- €300bn of non-performing loan sales have helped banks improve their funding positions
- Conditions are improving, but banks are unlikely to reach the same levels of lending as pre-2008 so overall capacity will remain diminished
- Commercial mortgage backed securities (“CMBS”) is a growing force in North America but Europe remains substantially behind the curve
- In 2014, CMBS issuance amounted to only €8bn, well short of the €47.3bn peak in 2006, but US issuers are looking increasingly to set up European platforms
- Institutional lending has made some impact with most targeted at senior debt for relatively low risk assets and some now looking at development
- Pension and insurance funds alongside closed-end debt funds have raised an estimated €70bn for real estate debt placements
- Peer-to-peer lending (“P2P”) has developed quickly, moved rapidly up the risk curve and is beginning to provide a viable alternative to traditional lending
- However, P2P capacity means it is only likely to make a marginal impact on global property investment
Bank lending remains the critical source of debt to the real estate industry in Europe accounting for at least 90% of the corporate real estate (“CRE”) debt held relative to other alternative funding sources, Colliers International said in its latest report entitled ‘How long will this property bull market last?
’. However, the increase in lending capacity in North America could improve conditions indirectly by providing leverage for US cross-border investors.
Walter Boettcher, EMEA Research Director and Economist, Colliers, said: “The current investment cycle is remarkable because it has been driven primarily by equity.

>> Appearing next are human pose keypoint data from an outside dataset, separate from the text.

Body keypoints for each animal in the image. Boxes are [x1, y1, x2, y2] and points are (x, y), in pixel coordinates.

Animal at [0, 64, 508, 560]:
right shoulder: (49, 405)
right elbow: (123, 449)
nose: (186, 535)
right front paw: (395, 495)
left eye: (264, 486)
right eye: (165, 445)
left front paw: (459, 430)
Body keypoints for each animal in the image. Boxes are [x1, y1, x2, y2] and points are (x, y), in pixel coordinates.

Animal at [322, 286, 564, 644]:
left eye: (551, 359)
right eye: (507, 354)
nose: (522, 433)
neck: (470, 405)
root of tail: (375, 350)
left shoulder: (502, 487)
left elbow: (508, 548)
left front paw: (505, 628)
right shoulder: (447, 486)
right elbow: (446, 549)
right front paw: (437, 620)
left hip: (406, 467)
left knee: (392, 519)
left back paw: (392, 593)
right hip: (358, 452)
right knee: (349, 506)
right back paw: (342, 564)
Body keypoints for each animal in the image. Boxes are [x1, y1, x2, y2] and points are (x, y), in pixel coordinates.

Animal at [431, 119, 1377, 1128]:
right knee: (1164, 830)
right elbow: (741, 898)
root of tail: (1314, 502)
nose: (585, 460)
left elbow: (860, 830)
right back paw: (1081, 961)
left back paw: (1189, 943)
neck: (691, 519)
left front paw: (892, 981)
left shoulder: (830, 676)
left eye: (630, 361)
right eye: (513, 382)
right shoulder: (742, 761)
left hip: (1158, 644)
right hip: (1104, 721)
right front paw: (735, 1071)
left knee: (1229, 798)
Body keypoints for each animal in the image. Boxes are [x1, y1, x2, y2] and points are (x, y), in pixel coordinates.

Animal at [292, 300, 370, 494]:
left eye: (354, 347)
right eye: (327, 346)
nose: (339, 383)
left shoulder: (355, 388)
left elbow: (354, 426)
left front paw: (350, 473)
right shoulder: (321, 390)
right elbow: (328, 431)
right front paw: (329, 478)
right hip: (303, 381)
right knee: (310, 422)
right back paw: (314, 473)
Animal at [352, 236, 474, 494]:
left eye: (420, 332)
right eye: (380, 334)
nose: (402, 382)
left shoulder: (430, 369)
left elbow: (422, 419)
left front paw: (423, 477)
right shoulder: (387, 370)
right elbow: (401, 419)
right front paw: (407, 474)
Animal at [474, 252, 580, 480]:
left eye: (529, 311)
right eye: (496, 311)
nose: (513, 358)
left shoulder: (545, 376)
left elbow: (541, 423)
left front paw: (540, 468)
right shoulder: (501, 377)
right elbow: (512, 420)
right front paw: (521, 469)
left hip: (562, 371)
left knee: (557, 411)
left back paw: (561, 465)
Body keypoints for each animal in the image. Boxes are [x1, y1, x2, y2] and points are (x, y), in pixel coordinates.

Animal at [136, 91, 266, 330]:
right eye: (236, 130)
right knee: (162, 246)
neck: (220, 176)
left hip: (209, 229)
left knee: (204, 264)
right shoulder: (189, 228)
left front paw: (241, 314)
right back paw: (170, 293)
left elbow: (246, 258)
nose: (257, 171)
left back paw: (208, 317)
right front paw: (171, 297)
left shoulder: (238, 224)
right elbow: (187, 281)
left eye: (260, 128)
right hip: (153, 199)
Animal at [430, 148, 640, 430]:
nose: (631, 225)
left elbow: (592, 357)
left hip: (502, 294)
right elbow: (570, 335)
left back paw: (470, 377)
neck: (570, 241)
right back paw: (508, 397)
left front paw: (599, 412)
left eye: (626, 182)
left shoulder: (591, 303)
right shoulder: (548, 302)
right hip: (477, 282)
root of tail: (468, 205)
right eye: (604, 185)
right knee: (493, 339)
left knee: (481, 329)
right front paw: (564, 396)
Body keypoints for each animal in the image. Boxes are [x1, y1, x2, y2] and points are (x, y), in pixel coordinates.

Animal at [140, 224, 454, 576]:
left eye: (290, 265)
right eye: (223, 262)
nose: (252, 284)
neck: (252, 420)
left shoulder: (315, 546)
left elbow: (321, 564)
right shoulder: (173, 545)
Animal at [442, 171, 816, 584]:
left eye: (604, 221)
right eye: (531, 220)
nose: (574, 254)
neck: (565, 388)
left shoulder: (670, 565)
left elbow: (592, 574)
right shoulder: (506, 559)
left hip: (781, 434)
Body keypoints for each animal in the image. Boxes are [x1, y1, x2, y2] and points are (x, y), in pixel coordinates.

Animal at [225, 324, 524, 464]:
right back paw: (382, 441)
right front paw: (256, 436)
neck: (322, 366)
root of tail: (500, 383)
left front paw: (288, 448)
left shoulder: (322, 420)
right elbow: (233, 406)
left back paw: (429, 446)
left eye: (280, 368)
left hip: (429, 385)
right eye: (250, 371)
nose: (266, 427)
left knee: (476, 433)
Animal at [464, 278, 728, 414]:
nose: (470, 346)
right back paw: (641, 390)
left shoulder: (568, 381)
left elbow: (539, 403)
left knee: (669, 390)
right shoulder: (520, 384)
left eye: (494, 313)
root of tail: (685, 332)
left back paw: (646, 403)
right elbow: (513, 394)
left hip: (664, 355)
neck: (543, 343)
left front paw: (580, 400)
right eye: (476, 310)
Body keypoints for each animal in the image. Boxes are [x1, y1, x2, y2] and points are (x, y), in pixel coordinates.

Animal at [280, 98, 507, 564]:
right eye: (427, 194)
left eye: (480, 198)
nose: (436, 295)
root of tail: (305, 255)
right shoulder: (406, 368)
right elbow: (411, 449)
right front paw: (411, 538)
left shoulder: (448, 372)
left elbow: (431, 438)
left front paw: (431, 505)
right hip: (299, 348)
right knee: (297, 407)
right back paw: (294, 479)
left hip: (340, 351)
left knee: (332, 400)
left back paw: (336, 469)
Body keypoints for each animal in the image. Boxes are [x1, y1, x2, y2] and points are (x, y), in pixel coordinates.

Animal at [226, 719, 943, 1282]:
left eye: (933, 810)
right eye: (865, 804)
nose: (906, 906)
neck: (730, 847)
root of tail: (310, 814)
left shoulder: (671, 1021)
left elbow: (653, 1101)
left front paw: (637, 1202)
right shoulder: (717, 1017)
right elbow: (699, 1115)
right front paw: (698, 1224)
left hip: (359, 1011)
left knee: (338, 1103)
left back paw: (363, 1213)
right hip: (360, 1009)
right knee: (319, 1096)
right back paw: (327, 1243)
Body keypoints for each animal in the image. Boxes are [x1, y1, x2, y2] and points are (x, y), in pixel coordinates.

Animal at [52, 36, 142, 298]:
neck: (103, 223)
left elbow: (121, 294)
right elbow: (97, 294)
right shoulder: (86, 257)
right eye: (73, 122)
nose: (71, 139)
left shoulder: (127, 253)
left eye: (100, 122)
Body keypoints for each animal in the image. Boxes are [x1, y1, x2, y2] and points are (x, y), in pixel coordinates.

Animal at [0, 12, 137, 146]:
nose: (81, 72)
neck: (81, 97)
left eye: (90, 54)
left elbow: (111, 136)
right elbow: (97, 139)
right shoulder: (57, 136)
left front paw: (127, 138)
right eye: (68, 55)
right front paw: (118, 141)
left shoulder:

Debt has been the missing ingredient in many markets, due to the prolonged period of deleveraging in response to the credit crisis and subsequent regulatory changes. The availability of debt to allow property investment deals to be leveraged and to develop new assets is a critical to prolong this bull market.”
There has been a lending recovery in North America where CRE lending is driven by a variety of sources including banks, institutions, bonds, CMBS and alternatives. CMBS issuance has increased significantly over the last five years from US$2.7bn in 2009 to US$94bn in 2014, which highlights the speed that lending capacity is increasing in the US. A number of US investors are becoming increasingly engaged in building CMBS capacity in Europe, which could have a decisive impact by providing an alternative to bank originated debt.
Europe is a very different picture although conditions are improving. The pattern of lending is shaped almost exclusively by banks, so the offer is uneven at best but remains fragmented and broken in many markets. Eurozone banks have been deleveraging at an average rate of €40bn per quarter, while the UK banks’ outstanding loans have been contracting at £11bn per quarter over the same period.
The UK market was the hardest hit post-crisis as foreign banks pulled back leaving UK-only banks active. Data from the 1990s downturn shows that banks deleveraged for 6.75 years with outstanding amounts to real estate falling from 10.1% of all lending to 4.9%. In the current cycle, UK banks have been reducing exposure to commercial property for 5.5 years from 11.6% to 6.9% at the end of Q3 2014. This suggests that there could be another 12 to 18 months to go before exposures begin to increase in the UK.
Walter Boettcher continued: “Many countries are still seeing active bank deleveraging, but its impact differs significantly by location which has effectively altered the speed at which individual markets move along the current bull cycle. From a UK and European perspective, deleveraging may have taken time but the worst appears to be over breathing new life and funds into the lending market.
“Lending is now sufficiently competitive in some markets that margins are dropping and in turn placing further downward pressure on property yields. Increasingly, individual markets are offering a wide variety of ‘debt capacity positions’ against the global backdrop of low interest rate and high capital pools. These latter two factors largely determine the speed at which individual property markets move along the investment curve.”